• **Énoncé**:
Recopiez sans rien changer le passage du texte sur le manga 12 mois qui commence à « La succession des » et se termine à « immobile et silencieux. ».

• **Extrait du texte**:
Le toucher, sens particulièrement exploité par Mari Okazaki, est une faculté que Tosachi utilise énormément et qui tend à la mettre dans tous ses états. La jeune fille, amoureuse malgré elle, car elle ne se rend pas encore compte de ses sentiments pour Shû, a à plusieurs reprises envie de le toucher. Elle crie alors son envie, bat la campagne et l'approche de façon indécente pour assouvir son envie, plus forte que la gêne qu'elle est susceptible de ressentir : Tosachi parvient à toucher Shû à plusieurs reprises, qui reste sans arrêt passif face à ces démonstrations de tendresse.
Chose aussi curieuse que lorsque Tosachi cherchait l'été, à l'arrivée de l'hiver, la jeune fille touche tout ce qui est froid et en tire un réel plaisir. Elle tâte alors les feuilles des arbres et des buissons, mais aussi les joues de ses amies. La sage Mérino, elle qui a des ailes dans le dos, met ce comportement sur le compte de la tristesse qui s'est emparée de la jeune fille. Tristesse ou non, Tosachi passe encore son temps à toucher et à jouir de ces multiples contacts qui lui procurent des sensations toutes différentes et apparemment, agréables.
 
 
« J'ai envie de pleurer tellement il est beau. Et cette envie de le toucher... m'envahit... »
12 mois.
  
 
SHUTTER LOVE © 1998 by Mari Okazaki / SHUEISHA Inc.

 
 
La succession des saisons dans 12 mois est une façon pour Mari Okazaki d'aborder toutes les saisons, et ainsi, de mettre en scène ses personnages dans une nature changeante, des atmosphères sans arrêt différentes et d'insister une fois de plus sur la réalité de leurs sensations. En plein hiver, voir les personnages emmitouflés dans leurs vêtements chauds suffisent à nous donner cette impression de froid constant. Mais aussi, la vapeur sui sort de leur bouche est un indice tout autant parlant. L'hiver semble être, dans 12 mois, un moment important pour les garçons. Ils se remémorent des souvenirs dans ce paysage immobile et silencieux.
 
 
« Les garçons prennent leurs décisions en hiver. »
« C'est à cause de l'été que mes sentiments se dilatent. »
« Seul l'amour... peut métamorphoser une fille ! Les vents... et les saisons... polissent l'âme des filles, c'est un privilège qui leur est réservé. Et pour cela... encore et toujours... de magnifiques été se succèderont... »
12 mois.


Dans le recueil Vague à l'âme, Mari Okazaki fait une fois de plus référence aux saisons, notamment par le biais de deux histoires : Les vacances de l'été 1996, et Conte de fées estival.

• **Données enregistrées**:
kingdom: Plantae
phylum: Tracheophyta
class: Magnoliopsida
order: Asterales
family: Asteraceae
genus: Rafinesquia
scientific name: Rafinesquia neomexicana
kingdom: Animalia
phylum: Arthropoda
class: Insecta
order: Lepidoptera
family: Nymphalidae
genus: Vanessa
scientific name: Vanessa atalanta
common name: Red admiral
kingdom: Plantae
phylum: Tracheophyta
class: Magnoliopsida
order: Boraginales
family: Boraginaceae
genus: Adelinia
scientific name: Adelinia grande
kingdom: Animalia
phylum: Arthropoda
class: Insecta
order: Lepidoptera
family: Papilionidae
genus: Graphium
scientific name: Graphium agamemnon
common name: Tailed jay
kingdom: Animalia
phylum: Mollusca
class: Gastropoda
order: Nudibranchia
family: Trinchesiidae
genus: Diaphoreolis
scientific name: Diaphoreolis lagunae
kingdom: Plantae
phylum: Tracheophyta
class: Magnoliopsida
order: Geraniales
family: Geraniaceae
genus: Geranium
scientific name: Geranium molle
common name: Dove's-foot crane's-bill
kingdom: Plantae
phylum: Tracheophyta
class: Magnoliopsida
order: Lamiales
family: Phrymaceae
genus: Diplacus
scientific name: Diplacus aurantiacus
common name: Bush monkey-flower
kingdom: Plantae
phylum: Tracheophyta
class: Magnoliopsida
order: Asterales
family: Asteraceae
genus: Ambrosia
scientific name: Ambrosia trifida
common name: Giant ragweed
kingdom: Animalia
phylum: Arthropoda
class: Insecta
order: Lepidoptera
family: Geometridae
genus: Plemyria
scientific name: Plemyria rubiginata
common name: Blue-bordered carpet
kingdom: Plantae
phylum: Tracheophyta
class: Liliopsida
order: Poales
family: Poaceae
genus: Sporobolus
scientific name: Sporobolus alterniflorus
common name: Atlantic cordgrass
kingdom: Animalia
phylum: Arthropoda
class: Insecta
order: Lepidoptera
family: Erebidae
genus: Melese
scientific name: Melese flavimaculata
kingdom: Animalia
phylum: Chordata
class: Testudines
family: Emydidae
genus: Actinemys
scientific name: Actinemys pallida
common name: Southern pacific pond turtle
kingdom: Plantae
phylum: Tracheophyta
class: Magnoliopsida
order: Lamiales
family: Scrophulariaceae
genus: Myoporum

• **Corrigé**:
La succession des saisons dans 12 mois est une façon pour Mari Okazaki d'aborder toutes les saisons, et ainsi, de mettre en scène ses personnages dans une nature changeante, des atmosphères sans arrêt différentes et d'insister une fois de plus sur la réalité de leurs sensations. En plein hiver, voir les personnages emmitouflés dans leurs vêtements chauds suffisent à nous donner cette impression de froid constant. Mais aussi, la vapeur sui sort de leur bouche est un indice tout autant parlant. L'hiver semble être, dans 12 mois, un moment important pour les garçons. Ils se remémorent des souvenirs dans ce paysage immobile et silencieux.